Gather all lines with "page" from the records.

[Dataset records Boundary: Start]

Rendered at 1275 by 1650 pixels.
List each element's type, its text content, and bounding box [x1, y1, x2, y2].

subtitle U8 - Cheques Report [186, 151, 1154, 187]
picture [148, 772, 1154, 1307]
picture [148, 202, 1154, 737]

[Dataset records Boundary: End]
[Dataset records Boundary: Start]

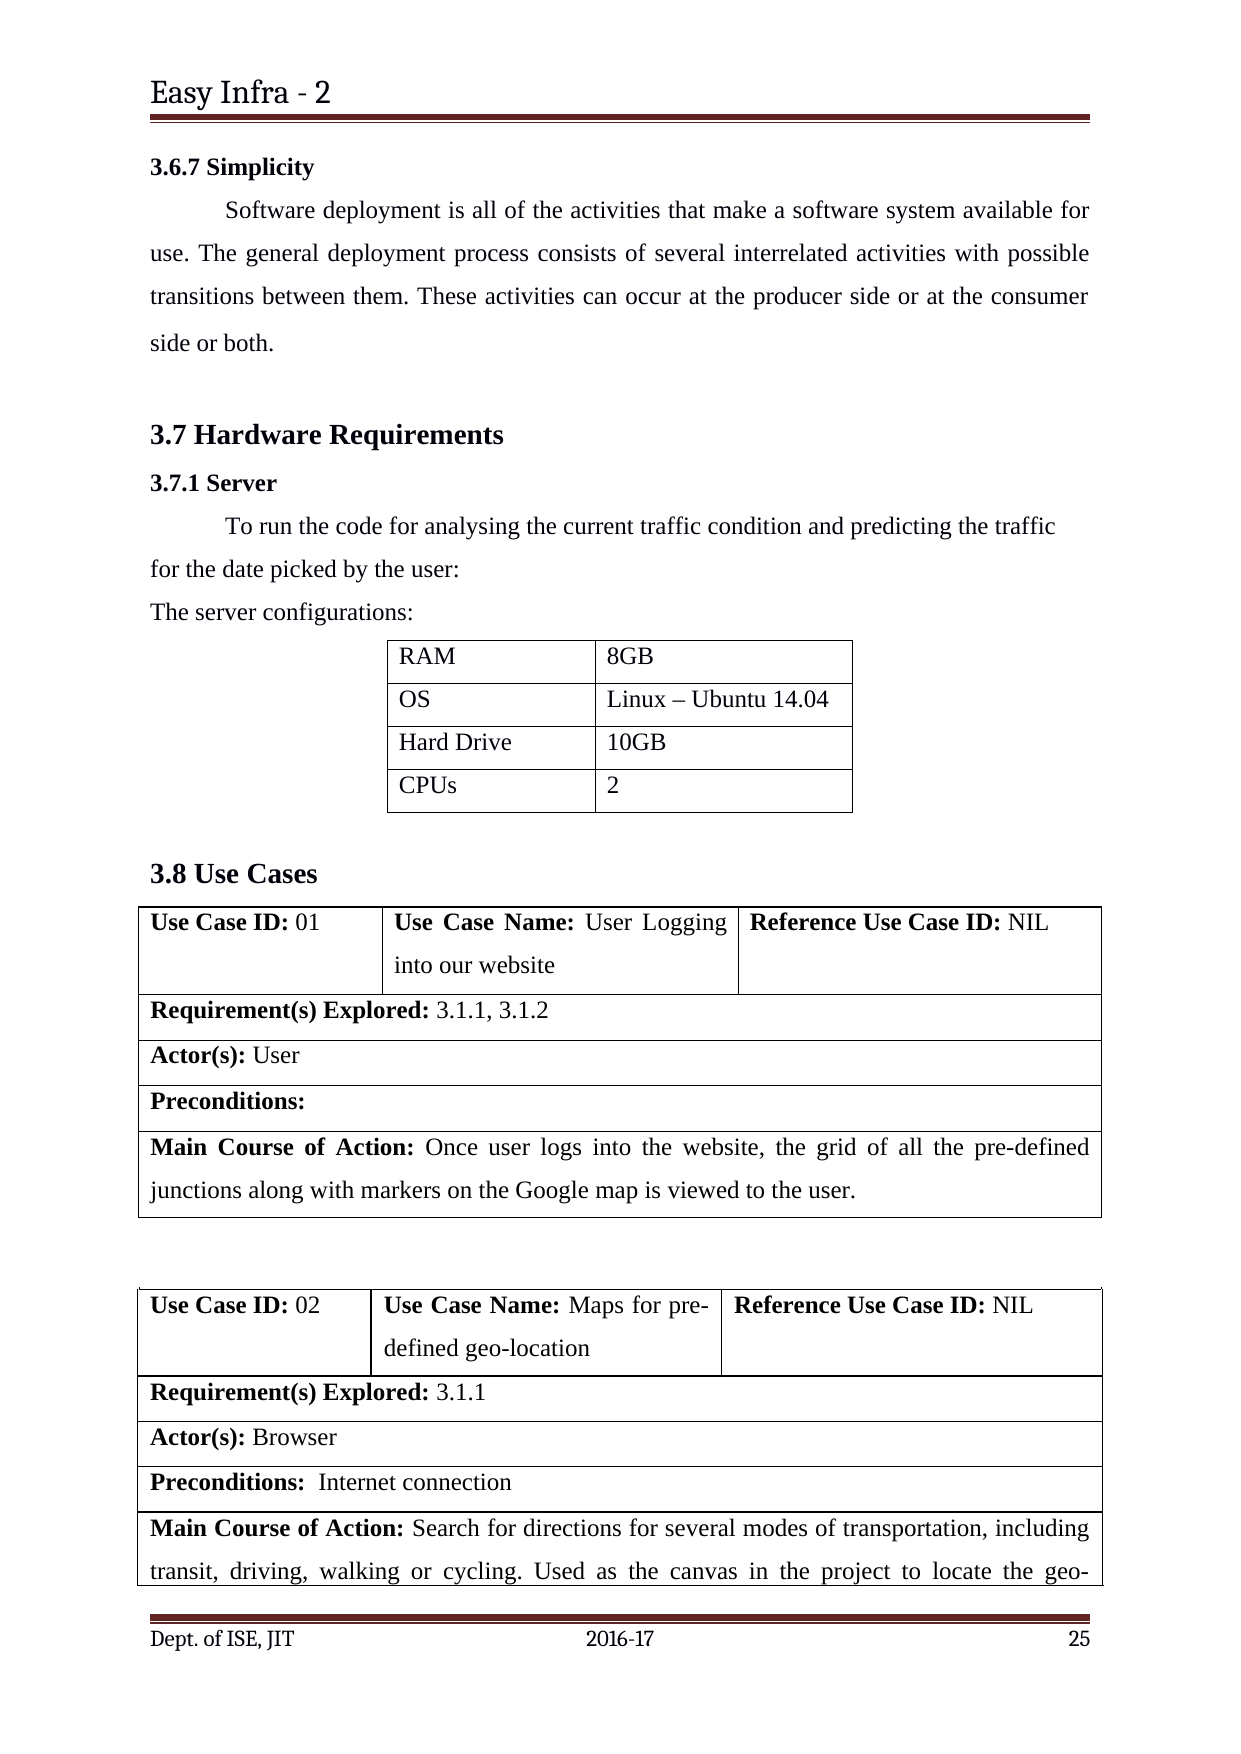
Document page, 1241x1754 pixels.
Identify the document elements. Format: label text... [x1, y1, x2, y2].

[Dataset records Boundary: End]
[Dataset records Boundary: Start]

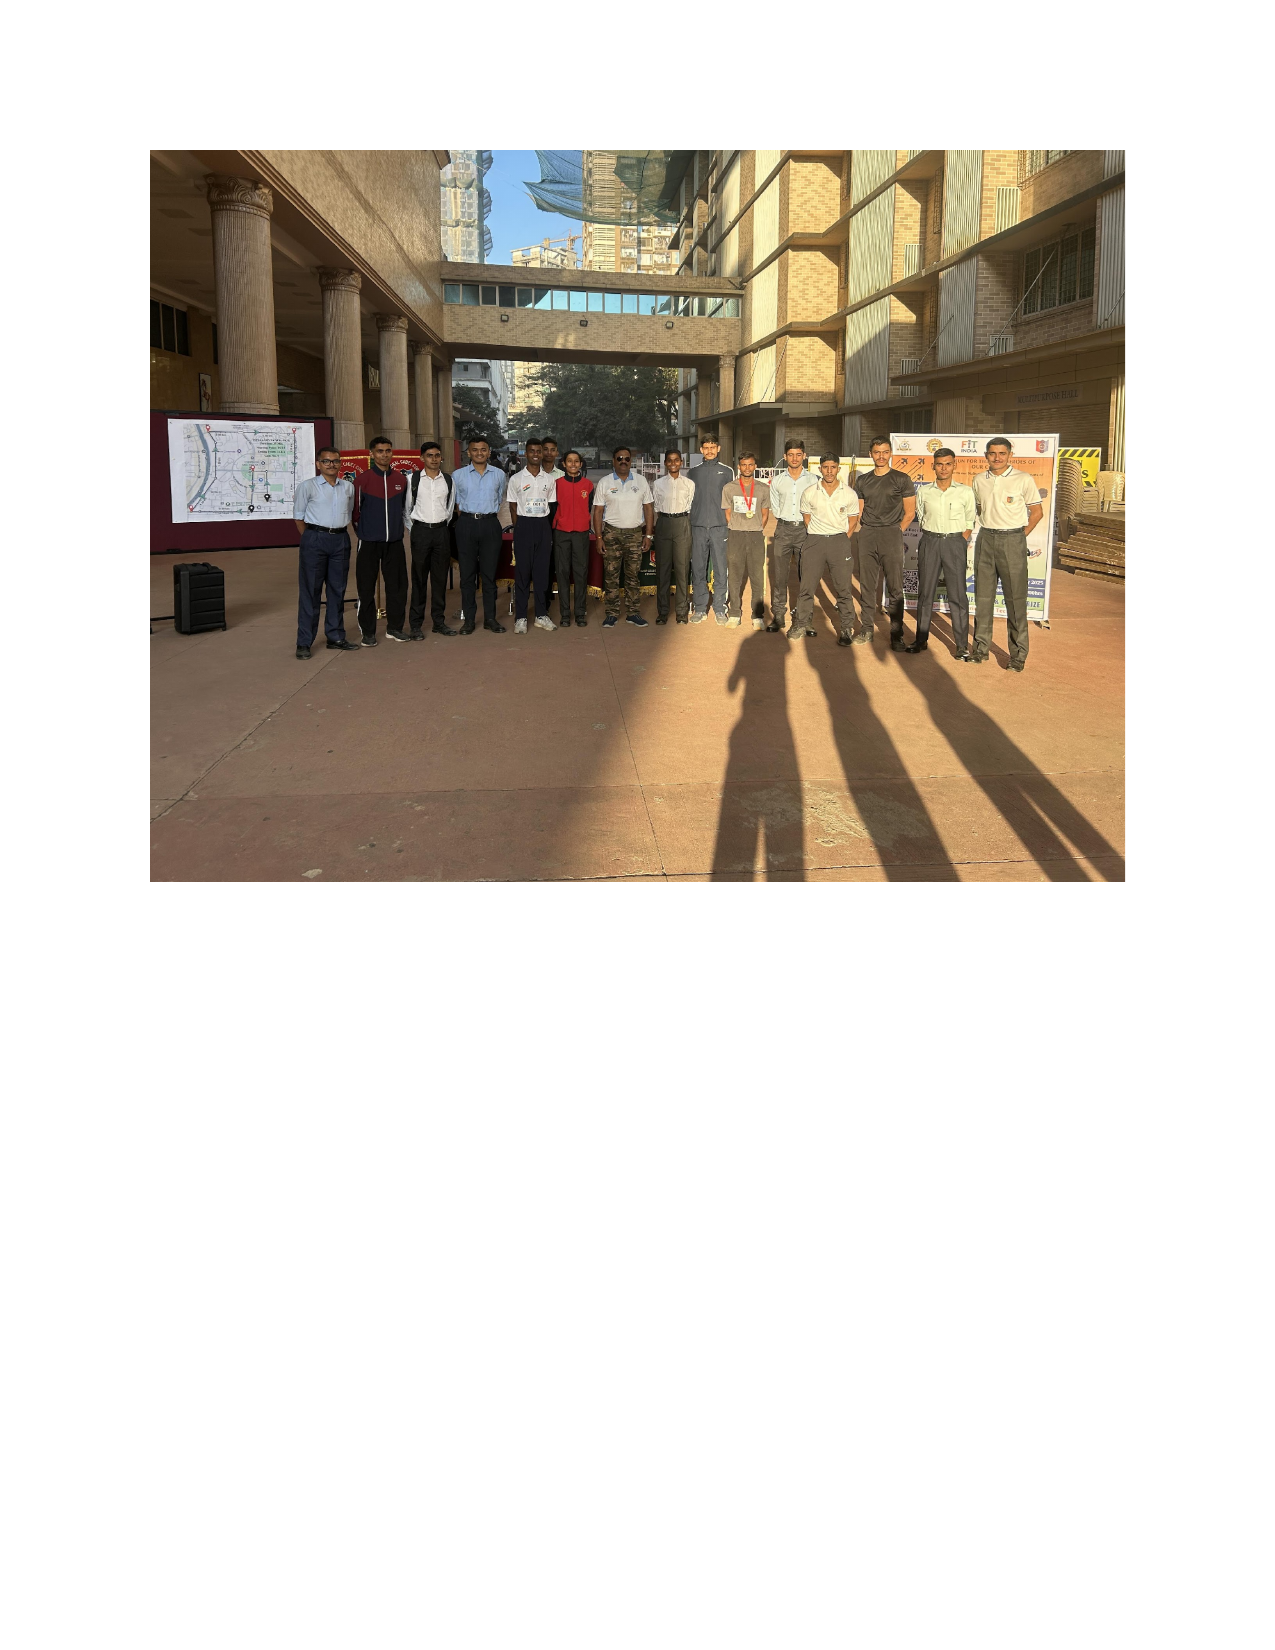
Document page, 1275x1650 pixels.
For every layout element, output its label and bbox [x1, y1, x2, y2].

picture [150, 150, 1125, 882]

[Dataset records Boundary: End]

▶ _Answer for this exercise_
Document page, 1241x1754 pixels.
Document page, 1275x1650 pixels.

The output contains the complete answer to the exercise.